Leeds has become successful in driving down childhood obesity numbers, according to new figures.
Across the rest of England type 2 diabetes figures are on the rise among primary school children, but experts say Leeds is bucking the trend.
The data came from the national child measurement programme (NCMP), which ensures all children are weighed when they begin and leave primary school.
The numbers, unveiled at the European Congress on Obesity, showed that obesity rates in five-year-olds across the city dropped from 9.4% in 2013-14 to 8.8% in 2016-17.
A team from Oxford University have analysed the findings and think new parenting lessons, which have been introduced in the city, may have contributed to the lower obesity rates.
The eight-week programmen, Health Exercise Nutrition for the Really Young (Henry), involved giving 6,000 families in Leeds lessons about healthy food choices and cooking nutritious meals from scratch.
Speaking to ITV News, Professor Susan Jebb from Oxford University and who led the study, said: “Just educating people often just hasn’t been enough. What they’ve succeeded in doing in Leeds by using this very supportive approach and working with families, giving them practical skills and helping them to enact those parenting practices which are going to lead to healthier lifestyles.”
However, Professor Jebb said that Leeds has also made other changes which may also have impacted the rates.
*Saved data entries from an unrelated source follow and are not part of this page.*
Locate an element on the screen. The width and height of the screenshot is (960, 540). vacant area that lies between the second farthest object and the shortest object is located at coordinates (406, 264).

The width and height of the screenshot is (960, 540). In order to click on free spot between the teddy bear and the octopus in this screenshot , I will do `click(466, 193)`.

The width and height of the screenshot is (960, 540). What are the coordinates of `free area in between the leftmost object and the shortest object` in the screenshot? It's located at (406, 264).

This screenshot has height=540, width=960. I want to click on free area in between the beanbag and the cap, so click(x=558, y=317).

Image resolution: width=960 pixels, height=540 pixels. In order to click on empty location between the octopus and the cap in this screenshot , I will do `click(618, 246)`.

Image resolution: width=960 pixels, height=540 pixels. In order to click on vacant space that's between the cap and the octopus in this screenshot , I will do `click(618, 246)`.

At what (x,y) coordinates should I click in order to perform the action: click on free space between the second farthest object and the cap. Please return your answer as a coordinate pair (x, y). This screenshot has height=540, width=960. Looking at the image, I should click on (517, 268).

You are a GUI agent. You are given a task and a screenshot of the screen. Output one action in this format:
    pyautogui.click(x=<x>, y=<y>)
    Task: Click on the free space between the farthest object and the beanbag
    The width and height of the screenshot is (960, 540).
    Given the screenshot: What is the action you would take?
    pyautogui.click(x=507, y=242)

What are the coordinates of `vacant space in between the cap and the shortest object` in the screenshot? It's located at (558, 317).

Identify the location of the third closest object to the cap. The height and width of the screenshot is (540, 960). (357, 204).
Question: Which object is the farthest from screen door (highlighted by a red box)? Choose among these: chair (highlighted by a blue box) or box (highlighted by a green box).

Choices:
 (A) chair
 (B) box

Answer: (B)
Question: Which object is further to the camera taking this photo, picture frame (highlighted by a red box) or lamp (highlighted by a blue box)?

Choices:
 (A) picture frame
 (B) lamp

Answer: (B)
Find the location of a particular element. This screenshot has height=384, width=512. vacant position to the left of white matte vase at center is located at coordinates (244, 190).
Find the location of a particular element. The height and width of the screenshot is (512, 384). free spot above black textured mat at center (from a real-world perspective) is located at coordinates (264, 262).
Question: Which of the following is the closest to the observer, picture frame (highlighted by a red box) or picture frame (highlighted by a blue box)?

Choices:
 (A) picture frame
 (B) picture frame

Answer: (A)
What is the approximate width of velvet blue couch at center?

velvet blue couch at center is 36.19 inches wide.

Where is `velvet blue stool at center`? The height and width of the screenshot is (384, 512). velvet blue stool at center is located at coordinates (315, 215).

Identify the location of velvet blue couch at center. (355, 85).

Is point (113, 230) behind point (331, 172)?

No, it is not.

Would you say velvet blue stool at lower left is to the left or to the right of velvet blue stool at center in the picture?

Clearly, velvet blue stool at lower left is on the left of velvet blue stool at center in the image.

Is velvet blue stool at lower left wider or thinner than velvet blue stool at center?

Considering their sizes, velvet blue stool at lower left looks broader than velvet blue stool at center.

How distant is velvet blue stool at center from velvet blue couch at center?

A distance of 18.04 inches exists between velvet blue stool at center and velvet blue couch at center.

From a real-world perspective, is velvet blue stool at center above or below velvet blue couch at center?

She said: “Leeds has set about training all of the healthcare professionals that come into contact with young children and their families, so that every moment families come in contact with the health system they’re getting consistent, helpful and supportive advice which gives them tips on how they can introduce healthy diets and physical activity for their children.”
The findings have been published in the Paediatric Obesity journal.